There is mention of his being a surgeon, but does not appear to have ever practised, and is referred to in directories as a "gentleman", implying that he lived off independent means.

In 1861 he was living in Edinburgh with his young family. They lived at 32 Melville Street: a large mid-terraced Victorian townhouse in Edinburgh's fashionable West End.

In 1864 he was elected a Fellow of the Royal Society of Edinburgh his proposer being John Hutton Balfour. In 1866 he is also listed as a Member of the Edinburgh Botanical Society alongside Robert Hutchison of Carlowrie and Stevenson Macadam.

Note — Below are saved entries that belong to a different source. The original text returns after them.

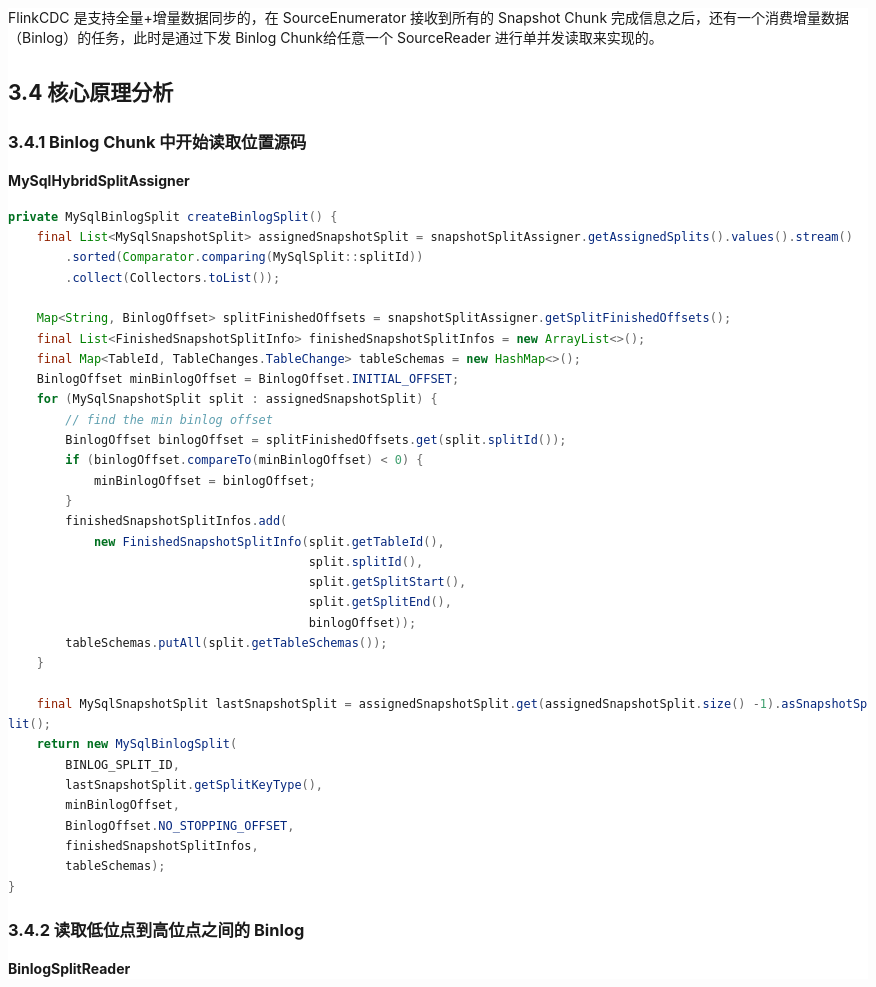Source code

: FlinkCDC 是支持全量+增量数据同步的，在 SourceEnumerator 接收到所有的 Snapshot Chunk 完成信息之后，还有一个消费增量数据（Binlog）的任务，此时是通过下发 Binlog Chunk给任意一个 SourceReader 进行单并发读取来实现的。

## 3.4 核心原理分析

### 3.4.1 Binlog Chunk 中开始读取位置源码

**MySqlHybridSplitAssigner**

```java
private MySqlBinlogSplit createBinlogSplit() {
    final List<MySqlSnapshotSplit> assignedSnapshotSplit = snapshotSplitAssigner.getAssignedSplits().values().stream()
        .sorted(Comparator.comparing(MySqlSplit::splitId))
        .collect(Collectors.toList());
    
    Map<String, BinlogOffset> splitFinishedOffsets = snapshotSplitAssigner.getSplitFinishedOffsets();
    final List<FinishedSnapshotSplitInfo> finishedSnapshotSplitInfos = new ArrayList<>();
    final Map<TableId, TableChanges.TableChange> tableSchemas = new HashMap<>();
    BinlogOffset minBinlogOffset = BinlogOffset.INITIAL_OFFSET;
    for (MySqlSnapshotSplit split : assignedSnapshotSplit) {
        // find the min binlog offset
        BinlogOffset binlogOffset = splitFinishedOffsets.get(split.splitId());
        if (binlogOffset.compareTo(minBinlogOffset) < 0) {
            minBinlogOffset = binlogOffset;
        }
        finishedSnapshotSplitInfos.add(
            new FinishedSnapshotSplitInfo(split.getTableId(),
                                          split.splitId(),
                                          split.getSplitStart(),
                                          split.getSplitEnd(),
                                          binlogOffset));
        tableSchemas.putAll(split.getTableSchemas());
    }

    final MySqlSnapshotSplit lastSnapshotSplit = assignedSnapshotSplit.get(assignedSnapshotSplit.size() -1).asSnapshotSplit();
    return new MySqlBinlogSplit(
        BINLOG_SPLIT_ID,
        lastSnapshotSplit.getSplitKeyType(),
        minBinlogOffset,
        BinlogOffset.NO_STOPPING_OFFSET,
        finishedSnapshotSplitInfos,
        tableSchemas);
}
```

### 3.4.2 读取低位点到高位点之间的 Binlog

**BinlogSplitReader**
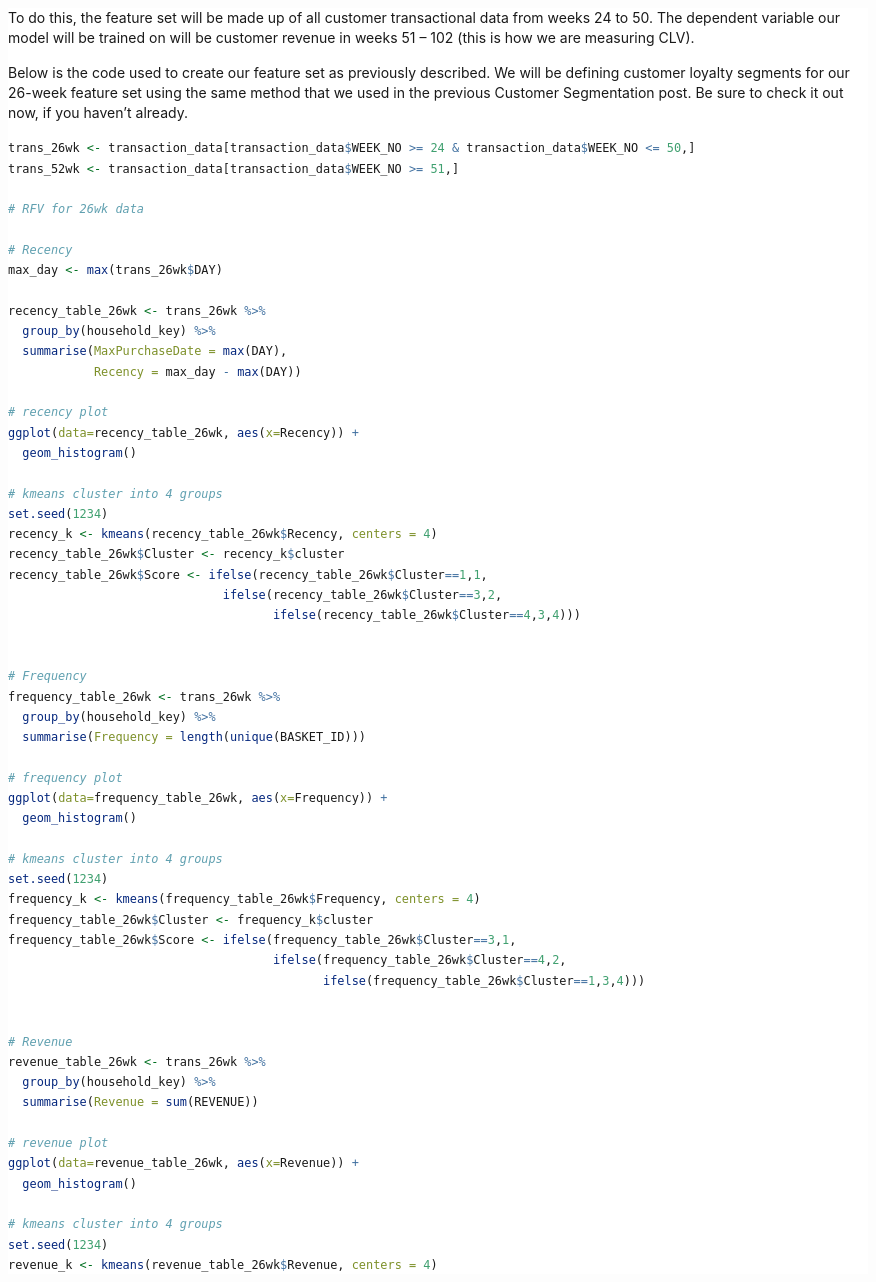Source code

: To do this, the feature set will be made up of all customer transactional data from weeks 24 to 50. The dependent variable our model will be trained on will be customer revenue in weeks 51 – 102 (this is how we are measuring CLV).

Below is the code used to create our feature set as previously described. We will be defining customer loyalty segments for our 26-week feature set using the same method that we used in the previous Customer Segmentation post. Be sure to check it out now, if you haven’t already.

```r
trans_26wk <- transaction_data[transaction_data$WEEK_NO >= 24 & transaction_data$WEEK_NO <= 50,]
trans_52wk <- transaction_data[transaction_data$WEEK_NO >= 51,]

# RFV for 26wk data

# Recency
max_day <- max(trans_26wk$DAY)

recency_table_26wk <- trans_26wk %>%
  group_by(household_key) %>%
  summarise(MaxPurchaseDate = max(DAY),
            Recency = max_day - max(DAY))

# recency plot
ggplot(data=recency_table_26wk, aes(x=Recency)) +
  geom_histogram()

# kmeans cluster into 4 groups
set.seed(1234)
recency_k <- kmeans(recency_table_26wk$Recency, centers = 4)
recency_table_26wk$Cluster <- recency_k$cluster
recency_table_26wk$Score <- ifelse(recency_table_26wk$Cluster==1,1,
                              ifelse(recency_table_26wk$Cluster==3,2,
                                     ifelse(recency_table_26wk$Cluster==4,3,4)))


# Frequency
frequency_table_26wk <- trans_26wk %>%
  group_by(household_key) %>%
  summarise(Frequency = length(unique(BASKET_ID)))

# frequency plot
ggplot(data=frequency_table_26wk, aes(x=Frequency)) +
  geom_histogram()

# kmeans cluster into 4 groups
set.seed(1234)
frequency_k <- kmeans(frequency_table_26wk$Frequency, centers = 4)
frequency_table_26wk$Cluster <- frequency_k$cluster
frequency_table_26wk$Score <- ifelse(frequency_table_26wk$Cluster==3,1,
                                     ifelse(frequency_table_26wk$Cluster==4,2,
                                            ifelse(frequency_table_26wk$Cluster==1,3,4)))


# Revenue
revenue_table_26wk <- trans_26wk %>%
  group_by(household_key) %>%
  summarise(Revenue = sum(REVENUE))

# revenue plot
ggplot(data=revenue_table_26wk, aes(x=Revenue)) +
  geom_histogram()

# kmeans cluster into 4 groups
set.seed(1234)
revenue_k <- kmeans(revenue_table_26wk$Revenue, centers = 4)
```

In the 1870s he moved from Clifton House in Rotherham.

He retired to Beech Lodge in Wimbledon Common and died there in 1894.

==Family==
He was married at least twice, his second wife being Isabella Robertson, daughter of John Robertson of Edinburgh. They were parents to the sculptor Dame Ethel Walker (1861–1951).

His sons included Arthur Edward Walker (born 1851), Frederick John Walker (born 1853), Ernest Abney Walker (born 1854) and Col Henry Walker.